Saturday, April 10, 2010

Buying Maps

If you hike, fish, hunt or just like walking in the outdoors, topographic maps are your ticket to finding great places.  In the past, you had to buy these maps individually at outdoor stores and they were pretty pricey.  Now in the computer age, maps are relatively easy to generate and the cost has gone down.  The National Geographic society has taken the public domain maps produced by the United States Geological Survey and put them in an easy to use program.  These are available for each state.  Still expensive, for covering the west but much cheaper than those old paper maps.

For those of you not needing that kind of detail in a map, I recommend the Back Roads Explorer program by National Geographic.  I have.  I know the Amazon reviews were not too flattering, but I have not had issues with the program.  It is a smaller scale than the state series and users were disappointed.  But, if you do not need the level of detail provided in the state series this is a good compromise.

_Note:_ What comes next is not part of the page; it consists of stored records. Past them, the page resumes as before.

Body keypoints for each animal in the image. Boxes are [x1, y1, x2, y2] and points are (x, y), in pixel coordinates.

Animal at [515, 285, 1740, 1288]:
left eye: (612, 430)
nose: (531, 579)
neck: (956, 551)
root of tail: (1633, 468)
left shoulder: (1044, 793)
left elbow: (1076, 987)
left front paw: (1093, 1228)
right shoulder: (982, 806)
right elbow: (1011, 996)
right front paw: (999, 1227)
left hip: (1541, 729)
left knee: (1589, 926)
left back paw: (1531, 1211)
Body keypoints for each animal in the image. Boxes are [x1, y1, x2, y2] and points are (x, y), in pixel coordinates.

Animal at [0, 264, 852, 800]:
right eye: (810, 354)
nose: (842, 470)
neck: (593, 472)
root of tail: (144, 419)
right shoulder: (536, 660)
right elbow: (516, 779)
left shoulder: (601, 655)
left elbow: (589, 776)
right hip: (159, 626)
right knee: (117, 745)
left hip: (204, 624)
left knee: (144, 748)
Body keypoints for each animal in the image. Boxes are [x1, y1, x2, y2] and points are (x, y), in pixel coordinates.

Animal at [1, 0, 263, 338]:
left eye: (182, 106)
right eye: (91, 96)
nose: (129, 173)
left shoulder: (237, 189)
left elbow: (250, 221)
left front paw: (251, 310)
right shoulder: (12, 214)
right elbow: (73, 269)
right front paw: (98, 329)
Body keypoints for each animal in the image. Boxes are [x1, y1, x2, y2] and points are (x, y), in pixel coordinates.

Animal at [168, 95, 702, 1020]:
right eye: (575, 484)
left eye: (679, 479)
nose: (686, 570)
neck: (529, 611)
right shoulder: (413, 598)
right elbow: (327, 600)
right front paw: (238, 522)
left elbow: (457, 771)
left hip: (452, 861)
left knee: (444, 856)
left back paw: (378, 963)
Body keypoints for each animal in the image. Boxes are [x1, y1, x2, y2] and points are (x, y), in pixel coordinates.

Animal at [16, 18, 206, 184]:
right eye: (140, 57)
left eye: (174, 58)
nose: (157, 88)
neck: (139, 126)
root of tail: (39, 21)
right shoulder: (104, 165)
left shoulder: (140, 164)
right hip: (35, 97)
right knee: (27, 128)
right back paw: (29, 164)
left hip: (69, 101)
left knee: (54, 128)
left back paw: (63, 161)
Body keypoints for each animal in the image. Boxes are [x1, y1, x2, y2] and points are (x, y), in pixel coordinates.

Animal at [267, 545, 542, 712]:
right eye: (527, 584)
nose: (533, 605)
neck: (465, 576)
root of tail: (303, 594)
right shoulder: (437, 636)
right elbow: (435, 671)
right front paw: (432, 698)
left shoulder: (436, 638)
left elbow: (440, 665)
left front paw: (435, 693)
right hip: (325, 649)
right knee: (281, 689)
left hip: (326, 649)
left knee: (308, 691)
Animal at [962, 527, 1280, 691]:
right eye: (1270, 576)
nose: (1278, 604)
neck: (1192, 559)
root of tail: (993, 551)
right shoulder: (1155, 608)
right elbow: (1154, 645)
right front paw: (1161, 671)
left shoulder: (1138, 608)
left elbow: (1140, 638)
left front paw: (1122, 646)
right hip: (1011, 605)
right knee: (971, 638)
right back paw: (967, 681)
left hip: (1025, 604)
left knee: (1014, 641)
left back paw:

With both products you can attach a GPS unit and it will give you current location.  This is really handy for traveling back roads.  Mapping is good in some areas and rather poor in others.  It appears that they used the Census maps plus some other sources.  Just be careful when traveling out on the backroads.  NEVER substitute your own judgement for what you see on a map!! 

The National Geographic map series appears to be on the verge of being discontinued.  There are rumors that National Geographic will start selling maps individually.  EXPENSIVE.  Anyway, I am sure that someone will repackage the topographic maps into a computer program.  Hopefully, it will be as easy to use as the Topo! programs.

The other big player in computer maps is DeLorme Company.  This is their national edition.  They also split this program into a Western and Eastern US edition.  It appears this map series is based on the DeLorme  Gazetteer paper maps.  So they offer the entire country in a computer program.

Again, you can connect a GPS unit to these computer programs.  I do not like the DeLorme interface, mileage information was often inaccurate.  The National Geographic interface is much simpler and easier to learn.  However, this is the lastest version from DeLorme; and it looks like National Geographic is exiting the field!

Of course, I can't forget paper maps.  Well, you can buy the DeLorme Atlas and Gazetteer for each state.  These appear to be based on the Census maps.  Great detail in rural areas, very poor detail on National Forest and BLM lands.  Many people carry these.  They are handy in areas of public land that are intermixed with rural areas.  Benchmark Press also makes a similar series of maps.  Take a look at both and see which you prefer.

Ok, so now we are down to Forest Service maps.  You can purchase these from various stores or on-line at Amazon.  Our recommendation is that you buy them from the Ranger Stations or Supervisor's Offices.  The prices are generally better, they carry the Firemen's maps, if available, and you can ask questions and pick up brochures.